На мгновение возникла опасность, что стол перевернется и упадет на Ли, но Джексон приподнял его градусов на сорок пять, после чего стол сильно наклонился влево. Когда последняя тарелка, упавшая на пол, наконец перестала вращаться и звенеть, наступила мертвая тишина. Ее прервал нервный смех, и я внезапно осознал, что это я, хохоча, беспомощно лежу на спине, заваленный едой и залитый вином. Джексон тем временем, ни слова не говоря, прохрустел по разбитым стаканам и тарелкам к задней двери. Когда дверь за ним захлопнулась, мы взяли себя в руки, и Ли объявила, что кофе будет подан в передней комнате[454].
Ли была «раздавлена, — сказал Тед. — С того дня мы больше ни разу не видели Джексона трезвым. Никогда. Он стал совершенно другим человеком»[455].

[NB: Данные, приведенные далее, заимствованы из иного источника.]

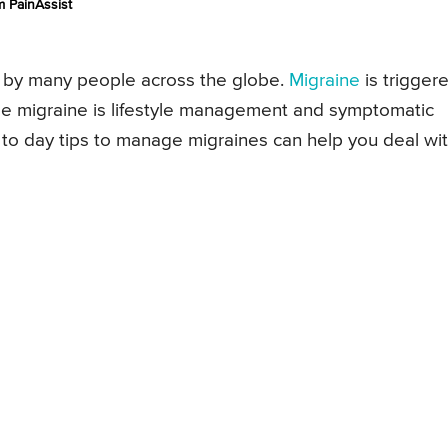
 PainAssist
 by many people across the globe.
Migraine
is trigger
ge migraine is lifestyle management and symptomatic
to day tips to manage migraines can help you deal wi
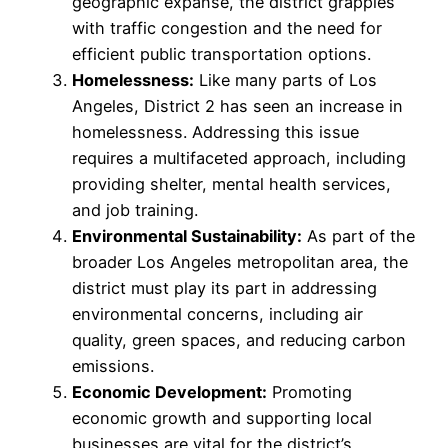
geographic expanse, the district grapples
with traffic congestion and the need for
efficient public transportation options.
Homelessness:
Like many parts of Los
Angeles, District 2 has seen an increase in
homelessness. Addressing this issue
requires a multifaceted approach, including
providing shelter, mental health services,
and job training.
Environmental Sustainability:
As part of the
broader Los Angeles metropolitan area, the
district must play its part in addressing
environmental concerns, including air
quality, green spaces, and reducing carbon
emissions.
Economic Development:
Promoting
economic growth and supporting local
businesses are vital for the district’s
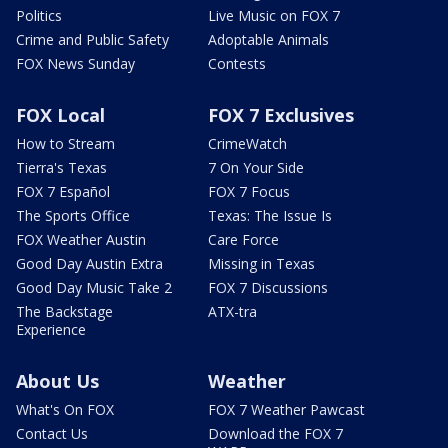
Politics
Live Music on FOX 7
Crime and Public Safety
Adoptable Animals
FOX News Sunday
Contests
FOX Local
FOX 7 Exclusives
How to Stream
CrimeWatch
Tierra's Texas
7 On Your Side
FOX 7 Español
FOX 7 Focus
The Sports Office
Texas: The Issue Is
FOX Weather Austin
Care Force
Good Day Austin Extra
Missing in Texas
Good Day Music Take 2
FOX 7 Discussions
The Backstage
ATX-tra
Experience
About Us
Weather
What's On FOX
FOX 7 Weather Pawcast
Contact Us
Download the FOX 7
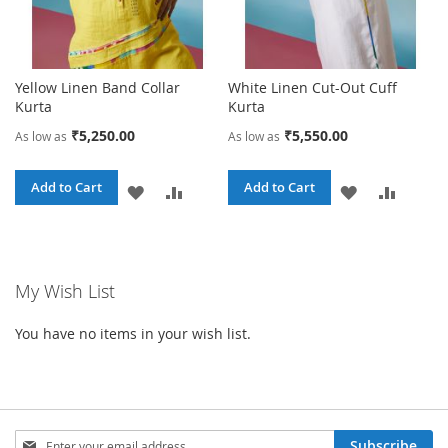
Yellow Linen Band Collar
White Linen Cut-Out Cuff
Kurta
Kurta
₹5,250.00
₹5,550.00
As low as
As low as
Add to Cart
Add to Cart
ADD
ADD
ADD
ADD
TO
TO
TO
TO
WISH
COMPARE
WISH
COMPA
My Wish List
LIST
LIST
You have no items in your wish list.
Sign
Subscribe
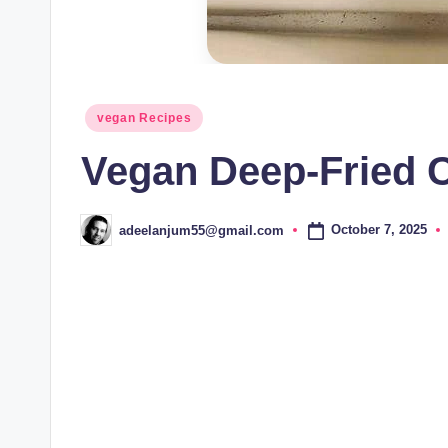
Posted
vegan Recipes
in
Vegan Deep-Fried C
October 7, 2025
adeelanjum55@gmail.com
Posted
by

Спустя годы Кирк Варнадо, тогдашний главный куратор Музея современного искусства, назвал тот ноябрьский день «пиком великой трагедии. Накануне главнейшей выставки в его жизни, после сезона потрясающих достижений акт саморазрушения отправляет художника в духовную воронку, из которой он, по сути, так больше и не выберется»[456]. А вот Ли выберется. Она была сделана из бесконечно более надежного материала, чем Джексон, и она выживет. Со временем она даже достигнет процветания.